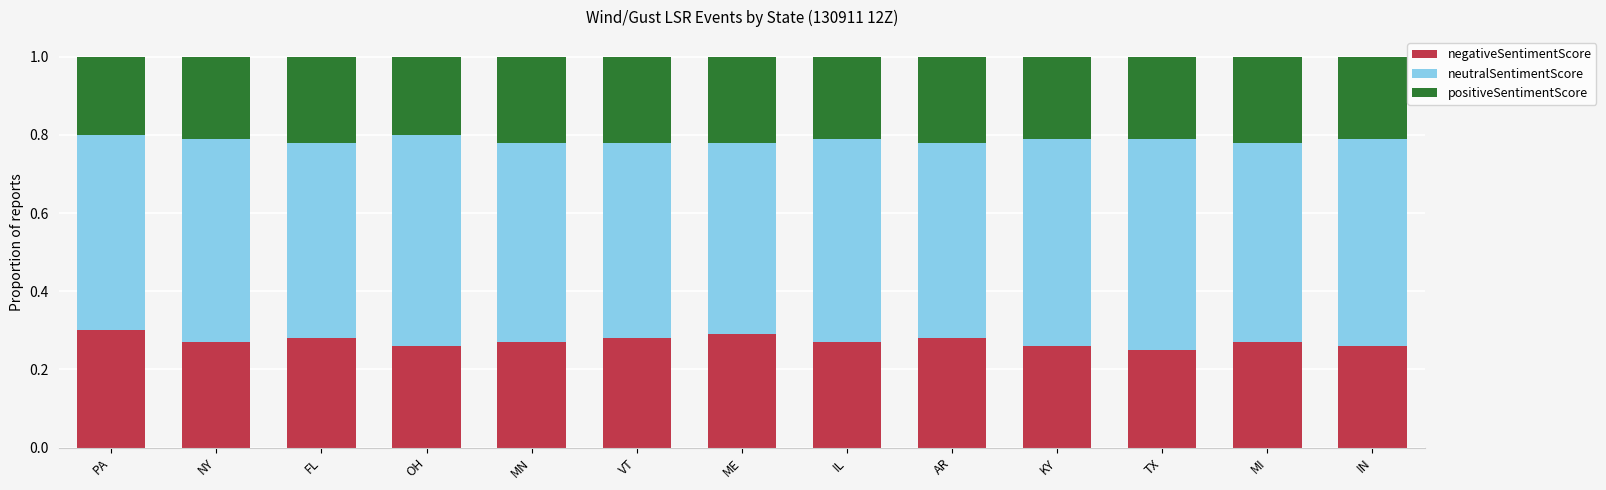

What are all the series names shown in the legend?

negativeSentimentScore, neutralSentimentScore, positiveSentimentScore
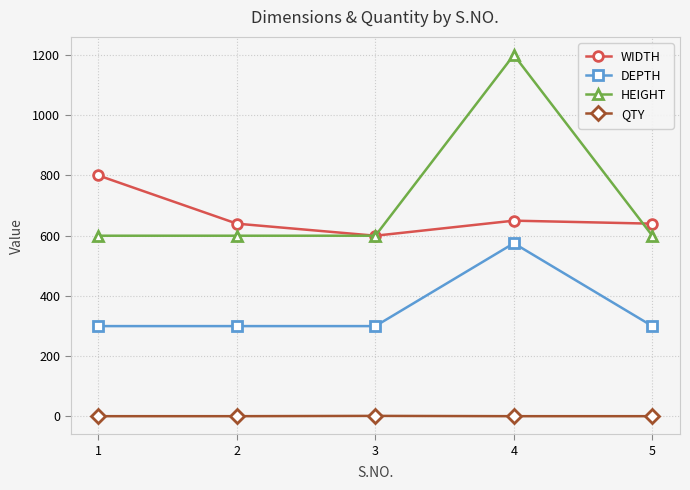

How many series are shown in this chart?

4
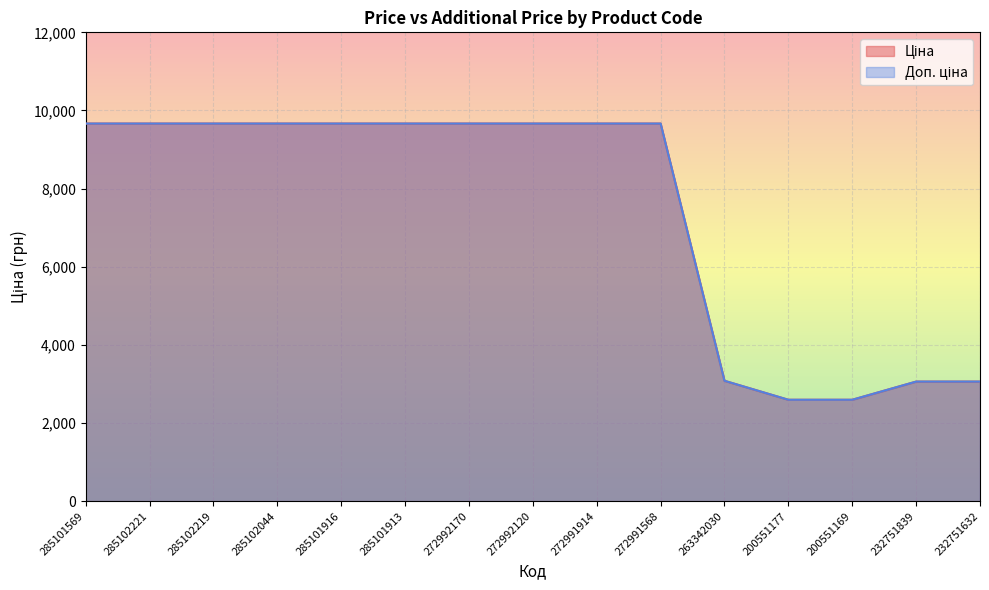

Which category has the lowest value in the Ціна series?

200551177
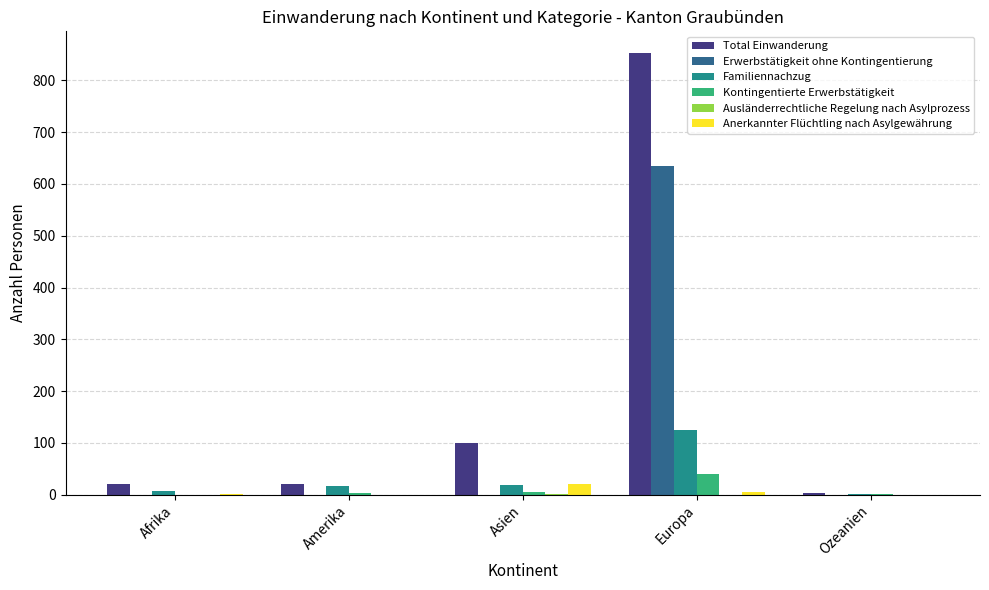

What is the greatest value displayed?

852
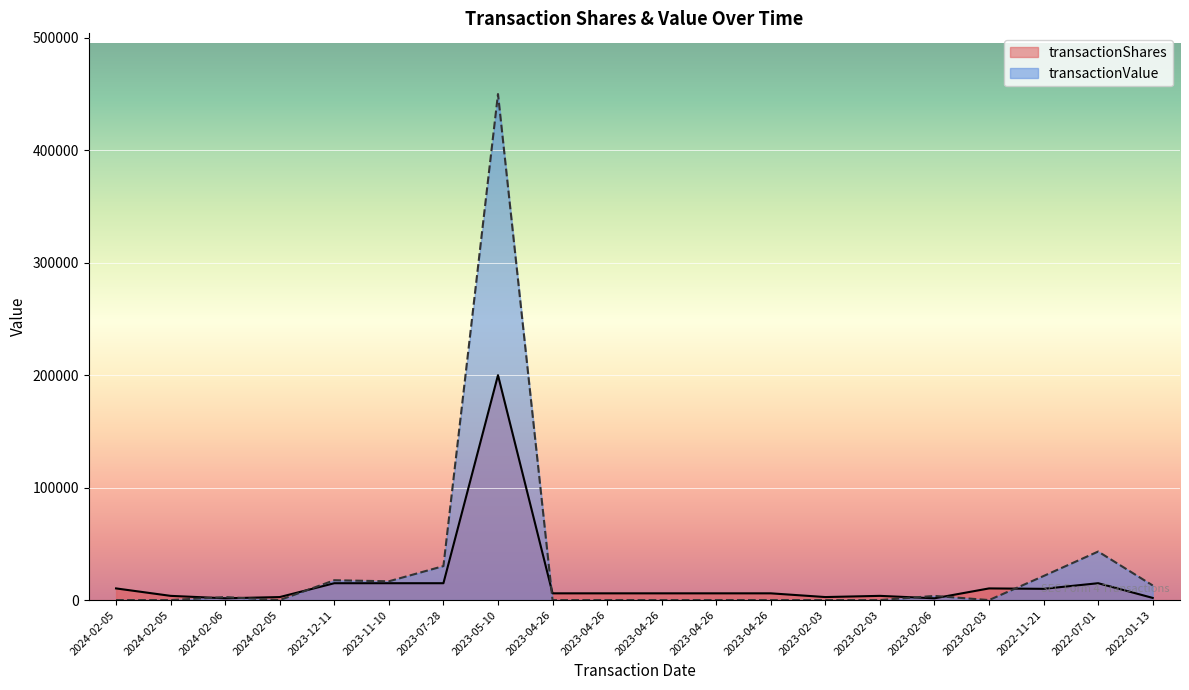

Where is transactionShares nearest to the value 100783?

2023-12-11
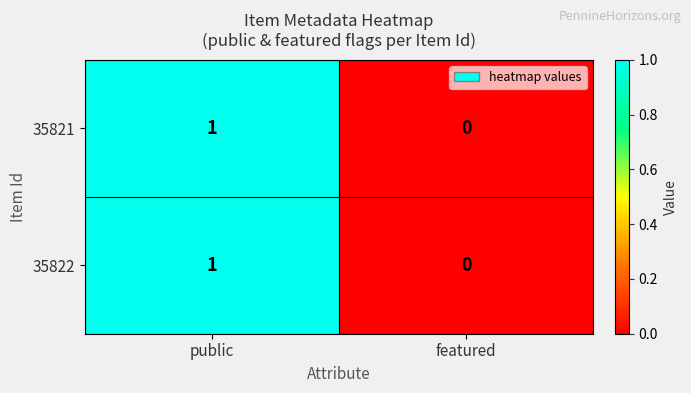

The value of 35821 at featured is -1. True or false?

False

= = =

● **Directive**
Reproduce the material word for word, from the line containing "How many series are shown in this chart?" down to the end of the material, and omit the pictures.

● **Answer to this problem**
How many series are shown in this chart?

4

Which category has the lowest value in the Ціна series?

200551177

What is the greatest value displayed?

852

Where is transactionShares nearest to the value 100783?

2023-12-11

The value of 35821 at featured is -1. True or false?

False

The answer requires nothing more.